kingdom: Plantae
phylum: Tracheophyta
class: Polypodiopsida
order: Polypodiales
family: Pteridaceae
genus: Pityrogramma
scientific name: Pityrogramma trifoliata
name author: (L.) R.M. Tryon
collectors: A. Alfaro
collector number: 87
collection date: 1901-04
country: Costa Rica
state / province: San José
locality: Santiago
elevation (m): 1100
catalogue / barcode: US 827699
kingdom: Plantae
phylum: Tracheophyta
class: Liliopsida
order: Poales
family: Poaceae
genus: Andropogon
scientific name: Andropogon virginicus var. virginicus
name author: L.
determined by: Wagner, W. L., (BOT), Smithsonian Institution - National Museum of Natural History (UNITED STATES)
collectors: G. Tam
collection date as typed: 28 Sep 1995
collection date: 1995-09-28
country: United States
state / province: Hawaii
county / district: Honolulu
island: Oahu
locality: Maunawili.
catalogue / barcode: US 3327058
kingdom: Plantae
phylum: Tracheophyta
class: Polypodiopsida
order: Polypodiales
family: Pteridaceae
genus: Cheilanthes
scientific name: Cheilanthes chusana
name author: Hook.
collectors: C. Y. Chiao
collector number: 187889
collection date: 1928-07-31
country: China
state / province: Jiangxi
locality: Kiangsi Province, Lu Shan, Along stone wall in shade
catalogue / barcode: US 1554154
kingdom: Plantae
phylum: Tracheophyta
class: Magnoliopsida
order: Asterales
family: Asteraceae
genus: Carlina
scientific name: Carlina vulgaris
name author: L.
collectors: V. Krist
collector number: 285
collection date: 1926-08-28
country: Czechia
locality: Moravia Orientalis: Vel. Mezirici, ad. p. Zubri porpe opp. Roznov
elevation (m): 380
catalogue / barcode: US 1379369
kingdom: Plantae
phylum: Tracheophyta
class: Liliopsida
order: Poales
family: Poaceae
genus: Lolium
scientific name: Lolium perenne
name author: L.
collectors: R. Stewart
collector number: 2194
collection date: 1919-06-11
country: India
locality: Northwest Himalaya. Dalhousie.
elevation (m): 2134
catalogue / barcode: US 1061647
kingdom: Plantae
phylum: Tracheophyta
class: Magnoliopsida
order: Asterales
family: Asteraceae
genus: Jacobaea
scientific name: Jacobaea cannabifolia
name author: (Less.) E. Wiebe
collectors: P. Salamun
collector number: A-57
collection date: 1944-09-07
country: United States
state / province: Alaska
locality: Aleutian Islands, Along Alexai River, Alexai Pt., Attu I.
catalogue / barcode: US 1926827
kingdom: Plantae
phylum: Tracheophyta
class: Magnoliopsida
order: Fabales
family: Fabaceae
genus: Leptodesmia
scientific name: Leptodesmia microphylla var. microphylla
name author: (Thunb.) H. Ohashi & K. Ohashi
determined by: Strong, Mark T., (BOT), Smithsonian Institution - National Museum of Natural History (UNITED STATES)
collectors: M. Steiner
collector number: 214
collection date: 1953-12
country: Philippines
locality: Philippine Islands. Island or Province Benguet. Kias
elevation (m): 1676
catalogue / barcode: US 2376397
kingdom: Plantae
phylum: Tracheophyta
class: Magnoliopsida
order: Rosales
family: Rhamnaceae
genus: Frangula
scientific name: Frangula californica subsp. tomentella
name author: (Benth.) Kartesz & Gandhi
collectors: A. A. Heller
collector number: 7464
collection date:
========
**TASK TO CARRY OUT**
Can you reproduce every one of the items above, line for line and character for character, without changing anything?

**ANSWER**
kingdom: Plantae
phylum: Tracheophyta
class: Polypodiopsida
order: Polypodiales
family: Pteridaceae
genus: Pityrogramma
scientific name: Pityrogramma trifoliata
name author: (L.) R.M. Tryon
collectors: A. Alfaro
collector number: 87
collection date: 1901-04
country: Costa Rica
state / province: San José
locality: Santiago
elevation (m): 1100
catalogue / barcode: US 827699
kingdom: Plantae
phylum: Tracheophyta
class: Liliopsida
order: Poales
family: Poaceae
genus: Andropogon
scientific name: Andropogon virginicus var. virginicus
name author: L.
determined by: Wagner, W. L., (BOT), Smithsonian Institution - National Museum of Natural History (UNITED STATES)
collectors: G. Tam
collection date as typed: 28 Sep 1995
collection date: 1995-09-28
country: United States
state / province: Hawaii
county / district: Honolulu
island: Oahu
locality: Maunawili.
catalogue / barcode: US 3327058
kingdom: Plantae
phylum: Tracheophyta
class: Polypodiopsida
order: Polypodiales
family: Pteridaceae
genus: Cheilanthes
scientific name: Cheilanthes chusana
name author: Hook.
collectors: C. Y. Chiao
collector number: 187889
collection date: 1928-07-31
country: China
state / province: Jiangxi
locality: Kiangsi Province, Lu Shan, Along stone wall in shade
catalogue / barcode: US 1554154
kingdom: Plantae
phylum: Tracheophyta
class: Magnoliopsida
order: Asterales
family: Asteraceae
genus: Carlina
scientific name: Carlina vulgaris
name author: L.
collectors: V. Krist
collector number: 285
collection date: 1926-08-28
country: Czechia
locality: Moravia Orientalis: Vel. Mezirici, ad. p. Zubri porpe opp. Roznov
elevation (m): 380
catalogue / barcode: US 1379369
kingdom: Plantae
phylum: Tracheophyta
class: Liliopsida
order: Poales
family: Poaceae
genus: Lolium
scientific name: Lolium perenne
name author: L.
collectors: R. Stewart
collector number: 2194
collection date: 1919-06-11
country: India
locality: Northwest Himalaya. Dalhousie.
elevation (m): 2134
catalogue / barcode: US 1061647
kingdom: Plantae
phylum: Tracheophyta
class: Magnoliopsida
order: Asterales
family: Asteraceae
genus: Jacobaea
scientific name: Jacobaea cannabifolia
name author: (Less.) E. Wiebe
collectors: P. Salamun
collector number: A-57
collection date: 1944-09-07
country: United States
state / province: Alaska
locality: Aleutian Islands, Along Alexai River, Alexai Pt., Attu I.
catalogue / barcode: US 1926827
kingdom: Plantae
phylum: Tracheophyta
class: Magnoliopsida
order: Fabales
family: Fabaceae
genus: Leptodesmia
scientific name: Leptodesmia microphylla var. microphylla
name author: (Thunb.) H. Ohashi & K. Ohashi
determined by: Strong, Mark T., (BOT), Smithsonian Institution - National Museum of Natural History (UNITED STATES)
collectors: M. Steiner
collector number: 214
collection date: 1953-12
country: Philippines
locality: Philippine Islands. Island or Province Benguet. Kias
elevation (m): 1676
catalogue / barcode: US 2376397
kingdom: Plantae
phylum: Tracheophyta
class: Magnoliopsida
order: Rosales
family: Rhamnaceae
genus: Frangula
scientific name: Frangula californica subsp. tomentella
name author: (Benth.) Kartesz & Gandhi
collectors: A. A. Heller
collector number: 7464
collection date:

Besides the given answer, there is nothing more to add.